Over 250 NATO warplanes, including about 100 from the US Air Force, will defend the skies of Germany against a major simulated invasion of a NATO country this week. 

The air exercise, dubbed Air Defender 23, began Monday and is the largest training event of its type in NATO history. Roughly 10,000 personnel from 23 countries will fly hundreds of missions against a massive, if simulated, onslaught of air attacks from an “eastern European alliance” that has already invaded a nearby nation and now threaten port cities in northern Germany – essentially a test of the treaty organization’s Article 5, the collective defense of any one member.

According to the parameters of the simulation, “OCCASUS” is that eastern European military alliance.

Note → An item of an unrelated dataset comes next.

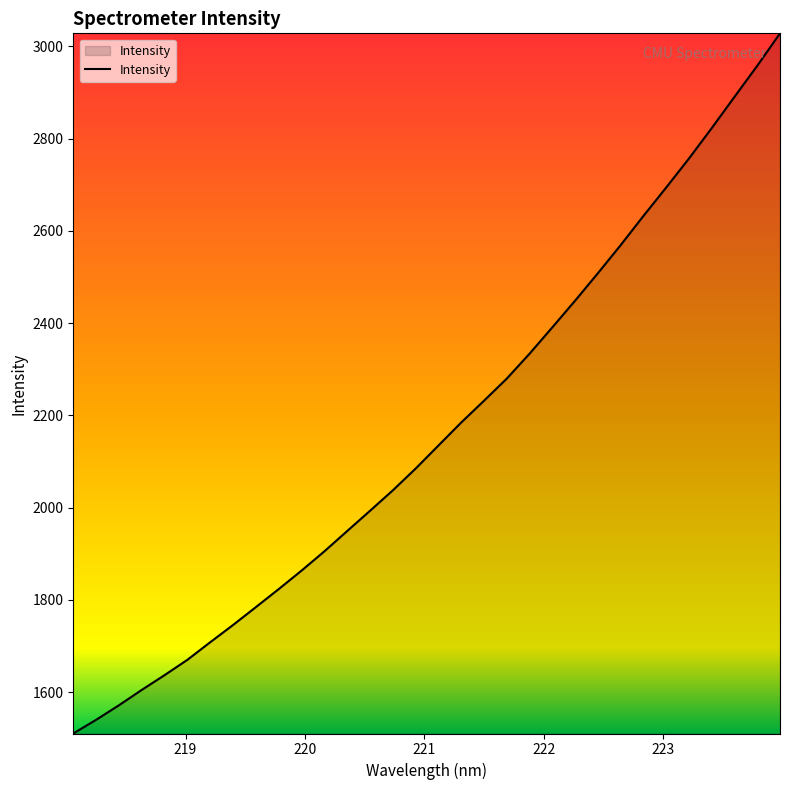

True or false: there are more than 2 points higher than both neighbors.

False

In a conflict that “spans the line between the Arctic and the Black Sea.” OCCASUS has increased its presence in the Baltic nations. n a “special operation,” OCCASUS has just swiftly overrun a small, non-NATO country known as Otso. 

Sound familiar? That’s the background for Air Defender 23.

Though planning for the event goes back five years, the two-week show of force has heightened relevance against the backdrop of Russia’s invasion of Ukraine.

“We are showing that NATO territory is our red line, that we are prepared to defend every centimeter of this territory,” said German Air Force Lt. Gen. Ingo Gerhartz told the German public broadcast station ZDF. “But we won’t, for example, conduct any flights toward Kaliningrad. So this is intended to be defensive.”

Subscribe to Task & Purpose Today. Get the latest military news and culture in your inbox daily.

Gerhartz also said in April that “NATO is a pure defensive alliance,” but, “if somebody attacks one country, they attack us all.”

On the U.S. side, around 100 aircraft and 2,000 Air National Guard personnel from more than 40 units have deployed to the exercise, as well as active-duty components. The entire exercise involves F-35s, F-16s, Eurofighter Typhoons, drones, transport aircraft, helicopters and aerial refueling jets. It also includes the often scheduled-to-be-retired A-10, the first of which began arriving in Germany on May 31.

Planning for Air Defender 23 first began in 2018. But since the Russian invasion of Ukraine in February 2022, the potential invocation of NATO’s Article 5 has become an enduring topic of discussion. Article 5 commits all NATO members to the collective defense of each member. NATO, of course, is not directly involved in Ukraine, although many member nations are helping arm Ukraine with Patriot missiles, and Abrams tanks, among other weapons.

Air Defender 23, then, is a demonstration of NATO’s abilities to meet a challenge similiar to the real one in Ukraine. 

“It will demonstrate beyond a shadow of a doubt the agility and the swiftness of our allied force in NATO as a first responder,” U.S. Ambassador to Germany Amy Gutmann said. “I would be pretty surprised if any world leader was not taking note of what this shows in terms of the spirit of this alliance, which means the strength of this alliance.”